K. Khan, L. Huckle, and T. Freeman. Copyright 1994 by the American Association of Cereal Chemists, Inc.
Doughs obtained from a hard red spring wheat flour (Len) were mixed in a farinograph, with and without the reducing agent dithiothreitol (DTT), and freeze-dried. The proteins from the dough were extracted. The proteins from Len flour were also extracted using sonication. Solubility of the proteins increased markedly from about 82% in the control to about 95-100% for both the sonicated and DTT- treated samples. Sodium dodecyl sulfate polyacrylamide gel electrophoresis (SDS-PAGE) of the protein extracts with and without reducing agent of both farinograph-mixed and sonicated procedures showed an increase in the amount of glutenin aggregates with lower molecular weight that remained at the 12% resolving gel origin and a concomitant decrease of the high molecular weight glutenin aggregates at the 4% stacking gel origin as DTT concentration or sonication time increased.
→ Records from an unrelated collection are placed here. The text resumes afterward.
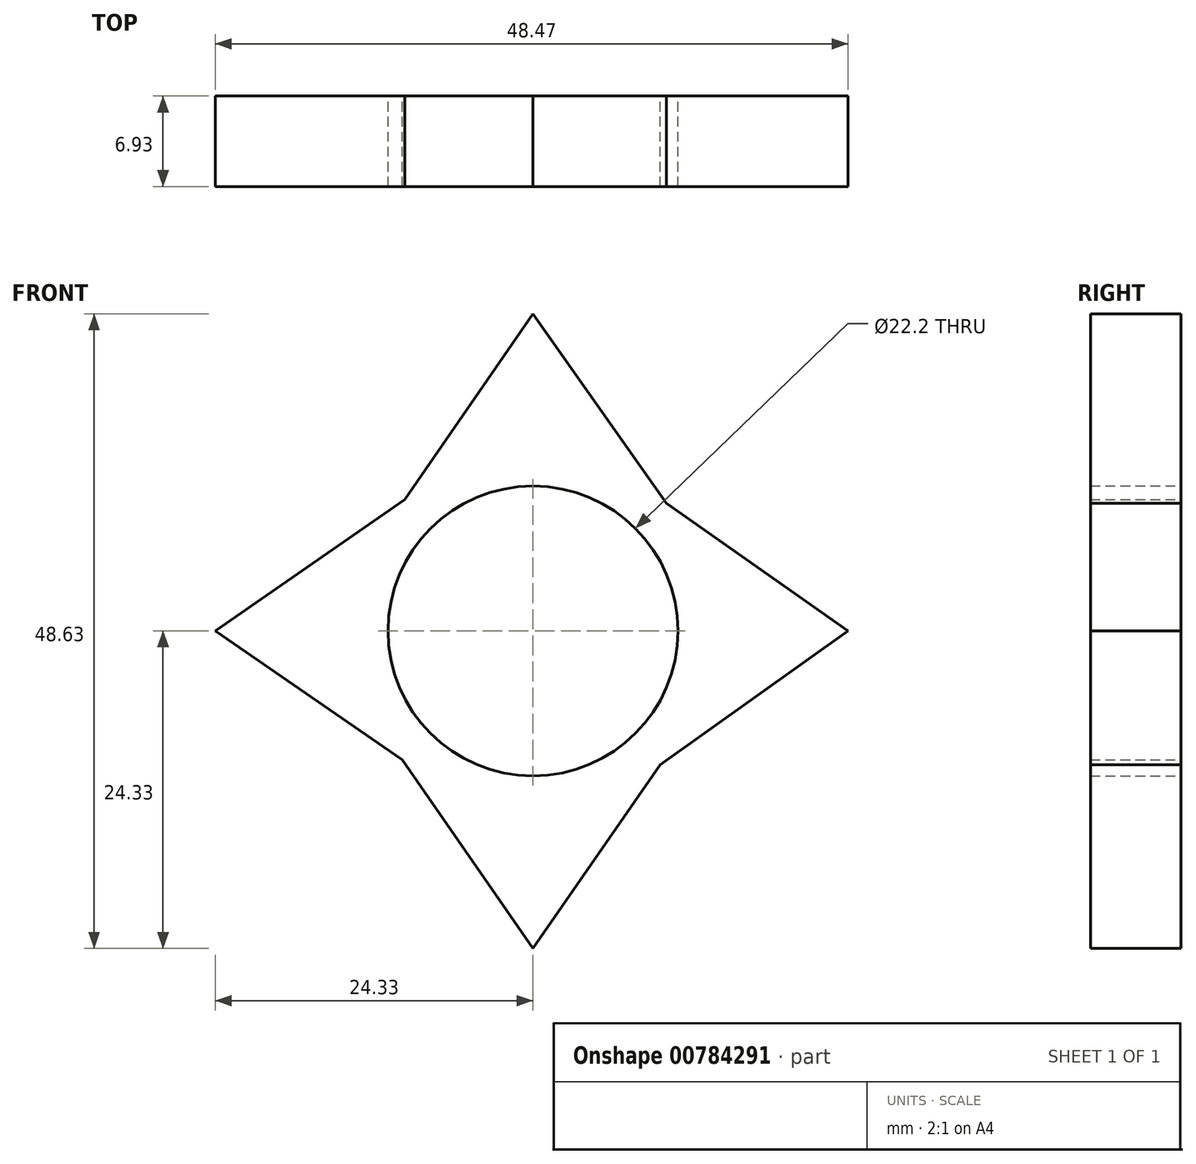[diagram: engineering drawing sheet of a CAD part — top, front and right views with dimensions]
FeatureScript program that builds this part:
annotation { "Feature Type Name" : "Feature", "Feature Type Description" : "" }
export const myFeature = defineFeature(function(context is Context, id is Id, definition is map)
    precondition{}
    {
        {
            var Q0;
            Q0=qCreatedBy(makeId("Front.planeOp"),FACE);
            var sketch = newSketch(context, id + "F0", { "sketchPlane" : qUnion([Q0])});
            skLineSegment(sketch, "E0", {"start": v(0, 0) * mm, "end": v(0, 24.3) * mm});
            skLineSegment(sketch, "E1", {"start": v(0, 24.3) * mm, "end": v(0, -24.33) * mm});
            skLineSegment(sketch, "E2", {"start": v(0, 0) * mm, "end": v(-24.33, 0) * mm});
            skLineSegment(sketch, "E3", {"start": v(0, 0) * mm, "end": v(24.14, 0) * mm});
            skCircle(sketch, "E4", {"center": v(0, 0) * mm, "radius": 11.1 * mm});
            skLineSegment(sketch, "E5", {"start": v(0.06, 0) * mm, "end": v(0, -0.06) * mm});
            skLineSegment(sketch, "E6", {"start": v(0, 0) * mm, "end": v(0.03, -0.03) * mm});
            skCircle(sketch, "E7", {"center": v(0.06, 0) * mm, "radius": 14.1 * mm, "construction": true});
            skLineSegment(sketch, "E8", {"start": v(0, 24.3) * mm, "end": v(-9.81, 10.07) * mm});
            skLineSegment(sketch, "E9", {"start": v(-24.33, 0) * mm, "end": v(-9.81, 10.07) * mm});
            skLineSegment(sketch, "E10", {"start": v(-24.33, 0) * mm, "end": v(-10.02, -9.86) * mm});
            skLineSegment(sketch, "E11", {"start": v(-10.02, -9.86) * mm, "end": v(0, -24.33) * mm});
            skLineSegment(sketch, "E12", {"start": v(0, -24.33) * mm, "end": v(9.76, -10.24) * mm});
            skLineSegment(sketch, "E13", {"start": v(9.76, -10.24) * mm, "end": v(24.14, 0) * mm});
            skLineSegment(sketch, "E14", {"start": v(24.14, 0) * mm, "end": v(10.22, 9.79) * mm});
            skLineSegment(sketch, "E15", {"start": v(10.22, 9.79) * mm, "end": v(0, 24.3) * mm});
            skSolve(sketch);
        }
        {
            var Q0;
            Q0 = qSketchRegion(id + "F0", true);
            extrude(context, id + "F1", {"entities" : qUnion([Q0]), "depth" : 6.93 * mm, "offsetDistance" : 25.4 * mm});
        }
    });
The portion of the gel showing heavy streaking, where the high molecular weight subunits usually appear, was cut out and eluted with sample solvent containing reducing agent. SDS-PAGE of the eluted samples under reducing conditions revealed that both the DTT- treated and the sonicated samples contained high molecular weight subunits of glutenin resulting from the proteins that caused the streaking. Scanning electron micrographs of the DTT-treated doughs revealed major alterations in the protein matrix network as DTT concentration was increased, even though SDS- PAGE of unreduced extracts did not reveal high molecular weight glutenin subunits. These results indicate that the larger glutenin protein aggregates can be dissociated into smaller aggregates without release of monomeric high molecular weight glutenin subunits, thereby affecting rheological and breadmaking properties.